WORK TASK: A word-for-word copy of the records below is needed, without the images.

Document layout analysis data:
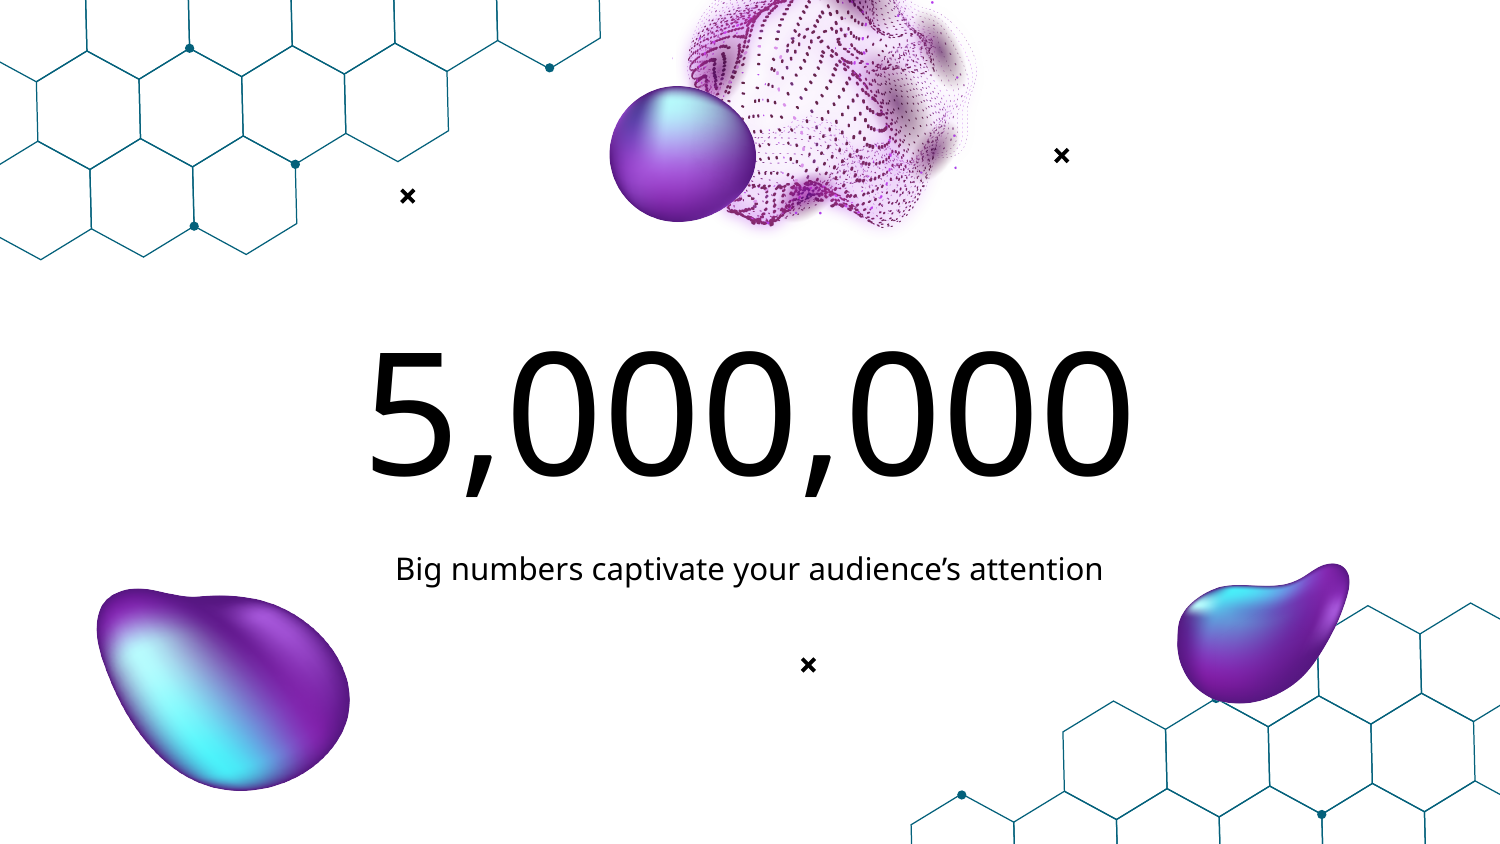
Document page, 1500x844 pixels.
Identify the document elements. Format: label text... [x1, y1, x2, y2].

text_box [801, 658, 815, 672]
picture [1156, 534, 1383, 727]
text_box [401, 189, 415, 203]
picture [589, 0, 988, 247]
picture [68, 540, 384, 838]
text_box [1055, 148, 1069, 163]
subtitle Big numbers captivate your audience’s attention [210, 534, 1290, 595]
title 5,000,000 [210, 280, 1290, 534]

RESPONSE TO THIS TASK:
Document page, 1500x844 pixels.
Identify the document elements. Format: label text... [x1, y1, x2, y2].

text_box [801, 658, 815, 672]
picture [1156, 534, 1383, 727]
text_box [401, 189, 415, 203]
picture [589, 0, 988, 247]
picture [68, 540, 384, 838]
text_box [1055, 148, 1069, 163]
subtitle Big numbers captivate your audience’s attention [210, 534, 1290, 595]
title 5,000,000 [210, 280, 1290, 534]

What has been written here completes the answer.